Historic district in Virginia, United States

Poplar Lawn Historic District is a national historic district located in Petersburg, Virginia. The district is named after Petersburg's central park, which spans about two city blocks. In the early 19th century, it was often used as a military parade ground, but during the American Civil War, it became a tent-based detention center and hospital. Later, it became the site of civic celebrations, including possibly the first Memorial Day, on June 9, 1865. The district also includes 372 contributing buildings, mostly mid- to late-19th-century, single-family residences for middle and upper-middle-class families, some constructed of brick, others weatherboard frame, and later subdivided. Residential architectural styles include Greek Revival, Colonial Revival, Second Empire, and Italianate.

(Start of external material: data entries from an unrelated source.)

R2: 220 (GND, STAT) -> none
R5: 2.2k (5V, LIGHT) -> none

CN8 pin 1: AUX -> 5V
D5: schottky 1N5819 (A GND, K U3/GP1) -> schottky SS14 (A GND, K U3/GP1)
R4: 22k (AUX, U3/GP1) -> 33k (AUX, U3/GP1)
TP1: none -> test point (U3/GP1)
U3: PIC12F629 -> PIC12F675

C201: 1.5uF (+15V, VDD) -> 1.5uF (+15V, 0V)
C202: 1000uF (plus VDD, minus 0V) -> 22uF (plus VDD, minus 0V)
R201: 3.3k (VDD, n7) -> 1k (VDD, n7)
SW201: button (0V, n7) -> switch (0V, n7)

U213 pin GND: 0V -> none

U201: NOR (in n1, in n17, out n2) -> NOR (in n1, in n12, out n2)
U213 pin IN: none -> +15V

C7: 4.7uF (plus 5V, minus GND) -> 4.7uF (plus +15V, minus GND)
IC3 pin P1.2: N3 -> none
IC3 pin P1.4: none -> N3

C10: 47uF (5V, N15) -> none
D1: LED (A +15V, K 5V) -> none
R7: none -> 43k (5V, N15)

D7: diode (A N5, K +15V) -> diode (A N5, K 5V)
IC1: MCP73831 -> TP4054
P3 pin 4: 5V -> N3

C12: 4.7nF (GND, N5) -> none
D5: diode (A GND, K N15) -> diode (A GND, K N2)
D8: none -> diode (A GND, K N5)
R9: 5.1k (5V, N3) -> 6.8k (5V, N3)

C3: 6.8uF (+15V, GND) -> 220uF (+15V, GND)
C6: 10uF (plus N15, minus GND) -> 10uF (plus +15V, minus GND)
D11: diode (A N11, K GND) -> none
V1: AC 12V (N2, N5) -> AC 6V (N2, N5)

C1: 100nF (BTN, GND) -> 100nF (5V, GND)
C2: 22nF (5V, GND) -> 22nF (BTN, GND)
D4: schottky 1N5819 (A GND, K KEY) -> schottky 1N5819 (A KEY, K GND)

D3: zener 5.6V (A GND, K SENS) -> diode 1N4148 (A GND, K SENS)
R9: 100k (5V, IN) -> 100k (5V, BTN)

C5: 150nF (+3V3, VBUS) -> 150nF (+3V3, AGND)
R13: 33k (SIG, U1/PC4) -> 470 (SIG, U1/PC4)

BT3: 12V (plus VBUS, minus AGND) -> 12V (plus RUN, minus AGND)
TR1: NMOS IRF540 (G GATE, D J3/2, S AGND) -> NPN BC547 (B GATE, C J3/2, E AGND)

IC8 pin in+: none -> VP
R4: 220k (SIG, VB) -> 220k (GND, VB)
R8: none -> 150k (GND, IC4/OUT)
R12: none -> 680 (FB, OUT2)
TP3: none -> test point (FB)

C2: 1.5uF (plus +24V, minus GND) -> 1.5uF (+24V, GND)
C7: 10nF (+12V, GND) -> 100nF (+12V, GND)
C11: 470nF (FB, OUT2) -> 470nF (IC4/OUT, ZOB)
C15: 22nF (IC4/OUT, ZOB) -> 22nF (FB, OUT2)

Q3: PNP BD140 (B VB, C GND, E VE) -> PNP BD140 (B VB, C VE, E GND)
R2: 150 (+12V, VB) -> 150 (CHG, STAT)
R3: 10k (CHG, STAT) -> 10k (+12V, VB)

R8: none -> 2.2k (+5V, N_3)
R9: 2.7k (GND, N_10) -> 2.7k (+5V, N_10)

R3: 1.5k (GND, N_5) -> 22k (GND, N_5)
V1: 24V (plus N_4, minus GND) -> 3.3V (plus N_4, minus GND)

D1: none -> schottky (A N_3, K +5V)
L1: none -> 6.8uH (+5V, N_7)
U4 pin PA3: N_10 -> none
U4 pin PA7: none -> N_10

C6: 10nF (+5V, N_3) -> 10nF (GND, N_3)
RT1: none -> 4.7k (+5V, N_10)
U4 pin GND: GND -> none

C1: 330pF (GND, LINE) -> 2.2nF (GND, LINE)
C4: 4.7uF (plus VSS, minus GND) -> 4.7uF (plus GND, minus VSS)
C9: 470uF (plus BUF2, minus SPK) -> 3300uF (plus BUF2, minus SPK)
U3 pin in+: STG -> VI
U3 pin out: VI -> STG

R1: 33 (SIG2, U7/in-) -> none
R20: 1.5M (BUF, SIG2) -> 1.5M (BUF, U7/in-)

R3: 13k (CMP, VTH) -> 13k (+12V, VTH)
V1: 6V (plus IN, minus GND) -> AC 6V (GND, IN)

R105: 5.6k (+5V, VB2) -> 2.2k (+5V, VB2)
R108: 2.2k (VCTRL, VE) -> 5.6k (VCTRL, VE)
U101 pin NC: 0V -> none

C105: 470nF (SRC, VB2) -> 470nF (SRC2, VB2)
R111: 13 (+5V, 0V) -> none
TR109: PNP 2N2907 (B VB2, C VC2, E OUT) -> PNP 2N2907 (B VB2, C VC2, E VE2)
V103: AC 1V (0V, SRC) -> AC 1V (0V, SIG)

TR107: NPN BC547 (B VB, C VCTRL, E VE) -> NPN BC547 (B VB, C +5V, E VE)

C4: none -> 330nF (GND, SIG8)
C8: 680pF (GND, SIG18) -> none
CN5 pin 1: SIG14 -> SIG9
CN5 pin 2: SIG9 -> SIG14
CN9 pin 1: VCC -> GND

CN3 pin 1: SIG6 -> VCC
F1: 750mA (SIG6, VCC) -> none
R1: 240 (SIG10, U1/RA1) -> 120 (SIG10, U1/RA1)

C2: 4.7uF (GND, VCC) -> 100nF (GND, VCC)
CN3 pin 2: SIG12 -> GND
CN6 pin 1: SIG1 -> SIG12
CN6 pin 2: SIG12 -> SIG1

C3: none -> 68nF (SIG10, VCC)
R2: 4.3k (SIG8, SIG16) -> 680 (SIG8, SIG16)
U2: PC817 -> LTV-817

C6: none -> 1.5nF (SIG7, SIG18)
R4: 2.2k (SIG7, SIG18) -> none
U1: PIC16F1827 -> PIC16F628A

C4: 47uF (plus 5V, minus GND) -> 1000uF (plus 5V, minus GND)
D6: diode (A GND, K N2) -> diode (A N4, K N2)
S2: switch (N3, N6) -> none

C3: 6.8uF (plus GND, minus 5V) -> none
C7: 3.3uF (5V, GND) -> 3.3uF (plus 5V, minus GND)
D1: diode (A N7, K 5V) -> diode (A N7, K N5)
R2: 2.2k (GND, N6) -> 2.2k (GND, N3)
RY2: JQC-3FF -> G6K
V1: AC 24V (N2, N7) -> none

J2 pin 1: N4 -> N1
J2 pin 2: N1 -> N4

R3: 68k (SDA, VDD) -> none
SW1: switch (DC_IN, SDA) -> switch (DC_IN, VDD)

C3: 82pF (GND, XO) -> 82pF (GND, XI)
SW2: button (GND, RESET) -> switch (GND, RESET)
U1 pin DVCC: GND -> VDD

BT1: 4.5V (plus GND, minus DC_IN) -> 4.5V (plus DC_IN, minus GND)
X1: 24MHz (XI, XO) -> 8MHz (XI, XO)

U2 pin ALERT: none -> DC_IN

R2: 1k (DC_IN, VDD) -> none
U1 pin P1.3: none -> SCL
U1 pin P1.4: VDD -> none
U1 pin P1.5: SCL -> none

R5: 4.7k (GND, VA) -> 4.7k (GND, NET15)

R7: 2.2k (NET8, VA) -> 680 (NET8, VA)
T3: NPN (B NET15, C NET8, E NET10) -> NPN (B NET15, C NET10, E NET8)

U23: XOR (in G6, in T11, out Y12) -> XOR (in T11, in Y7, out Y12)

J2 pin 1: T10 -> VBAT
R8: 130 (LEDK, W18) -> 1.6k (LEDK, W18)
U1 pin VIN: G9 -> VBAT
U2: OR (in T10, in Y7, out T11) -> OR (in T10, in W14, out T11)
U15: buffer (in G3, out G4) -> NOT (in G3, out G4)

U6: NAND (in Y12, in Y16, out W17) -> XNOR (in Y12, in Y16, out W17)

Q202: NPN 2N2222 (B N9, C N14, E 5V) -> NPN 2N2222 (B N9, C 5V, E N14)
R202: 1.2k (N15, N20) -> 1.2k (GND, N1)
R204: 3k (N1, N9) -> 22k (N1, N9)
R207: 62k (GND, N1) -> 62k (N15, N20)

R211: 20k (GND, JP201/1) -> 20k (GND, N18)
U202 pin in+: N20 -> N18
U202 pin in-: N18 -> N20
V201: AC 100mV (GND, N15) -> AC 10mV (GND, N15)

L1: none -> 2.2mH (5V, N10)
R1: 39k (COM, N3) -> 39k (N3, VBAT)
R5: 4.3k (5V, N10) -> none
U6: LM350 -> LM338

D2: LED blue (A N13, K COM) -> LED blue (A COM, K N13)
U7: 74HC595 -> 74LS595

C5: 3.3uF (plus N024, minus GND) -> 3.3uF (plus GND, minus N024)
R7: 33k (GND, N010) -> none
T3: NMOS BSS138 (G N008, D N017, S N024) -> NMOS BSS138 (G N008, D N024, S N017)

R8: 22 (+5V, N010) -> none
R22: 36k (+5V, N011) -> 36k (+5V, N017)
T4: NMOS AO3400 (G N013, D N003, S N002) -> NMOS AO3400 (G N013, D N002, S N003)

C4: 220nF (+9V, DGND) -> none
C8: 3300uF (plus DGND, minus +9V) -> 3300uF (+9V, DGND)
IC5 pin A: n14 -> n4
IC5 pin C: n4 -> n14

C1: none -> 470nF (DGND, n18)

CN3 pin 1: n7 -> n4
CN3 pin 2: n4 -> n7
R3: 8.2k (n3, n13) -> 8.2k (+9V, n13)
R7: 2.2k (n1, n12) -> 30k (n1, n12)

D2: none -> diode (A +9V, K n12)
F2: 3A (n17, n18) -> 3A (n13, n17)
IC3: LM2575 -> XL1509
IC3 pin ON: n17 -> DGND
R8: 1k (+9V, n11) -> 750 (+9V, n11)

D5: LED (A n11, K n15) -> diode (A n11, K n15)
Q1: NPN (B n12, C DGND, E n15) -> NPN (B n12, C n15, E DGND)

Notable buildings include the Bolling-Zimmer House (c. 1830), St. Stephen's Church (c. 1912), Zion Baptist Church (c. 1880s), William T. Double House (c. 1855), the Waterworks (1856), Dr. Robert Broadnax House (1858), Market Street Methodist Church Parsonage (c. 1905), Maurice Finn House (c. 1904), and the Frank M. D'Alton Double House (c. 1911).

Poplar Lawn Park features a stone basin of uncertain age that is five feet across, and with an oval-shaped depression a foot wide and a foot deep. It is traditionally known as "Pocahontas' bath", though there is no proof she ever used it.

It was listed on the National Register of Historic Places in 1980, with a boundary increase in 2006.